-- WHAT TO WORK ON --
Give the lines of the material below as a numbered list, starting from its first line and going on through the line with "2: (90, 78)", with blank lines left out. Leave the pictures out of your answer.

Entries taken from a collection
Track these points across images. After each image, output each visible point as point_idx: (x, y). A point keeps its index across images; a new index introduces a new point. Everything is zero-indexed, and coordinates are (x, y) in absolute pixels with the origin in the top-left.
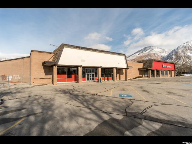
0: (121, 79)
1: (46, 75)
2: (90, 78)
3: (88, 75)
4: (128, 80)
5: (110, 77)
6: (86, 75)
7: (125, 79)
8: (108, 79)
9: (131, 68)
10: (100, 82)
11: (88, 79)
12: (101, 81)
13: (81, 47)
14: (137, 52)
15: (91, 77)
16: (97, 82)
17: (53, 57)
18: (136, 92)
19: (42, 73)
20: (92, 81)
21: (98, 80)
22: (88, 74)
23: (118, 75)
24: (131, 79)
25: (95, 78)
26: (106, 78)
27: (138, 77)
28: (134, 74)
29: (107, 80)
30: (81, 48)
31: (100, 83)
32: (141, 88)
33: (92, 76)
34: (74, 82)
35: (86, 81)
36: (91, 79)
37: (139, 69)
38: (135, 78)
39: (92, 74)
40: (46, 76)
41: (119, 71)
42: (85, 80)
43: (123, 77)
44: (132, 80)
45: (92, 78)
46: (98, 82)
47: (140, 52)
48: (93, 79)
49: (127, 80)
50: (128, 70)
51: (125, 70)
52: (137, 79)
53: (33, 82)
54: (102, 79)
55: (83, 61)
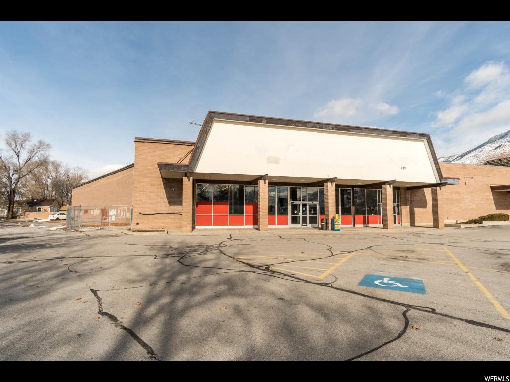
0: (416, 225)
1: (171, 203)
2: (301, 215)
3: (295, 207)
4: (446, 226)
5: (376, 213)
6: (290, 208)
7: (431, 224)
8: (365, 222)
9: (456, 181)
10: (333, 229)
11: (295, 220)
12: (336, 227)
13: (265, 118)
14: (490, 141)
15: (304, 212)
16: (322, 229)
17: (190, 155)
18: (464, 269)
19: (159, 199)
20: (309, 226)
21: (327, 223)
22: (296, 203)
23: (405, 210)
24: (457, 225)
25: (319, 216)
26: (360, 217)
27: (491, 218)
28: (474, 206)
29: (362, 226)
30: (265, 121)
31: (330, 232)
32: (498, 255)
33: (310, 211)
34: (251, 227)
35: (290, 225)
36: (304, 219)
37: (493, 188)
38: (478, 221)
39: (311, 203)
40: (172, 207)
41: (408, 196)
42: (287, 224)
43: (424, 216)
44: (463, 226)
45: (308, 215)
46: (327, 229)
47: (502, 140)
48: (313, 220)
49: (441, 225)
50: (442, 192)
51: (430, 189)
52: (486, 223)
53: (138, 224)
54: (340, 220)
55: (275, 160)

-- SOLVED PROBLEM --
1. Track these points across images. After each image, output each visible point as point_idx: (x, y). A point keeps its index across images; a new index introduces a new point. Everything is zero-indexed, and coordinates are (x, y) in absolute pixels with the origin in the top-left.
2. 0: (121, 79)
3. 1: (46, 75)
4. 2: (90, 78)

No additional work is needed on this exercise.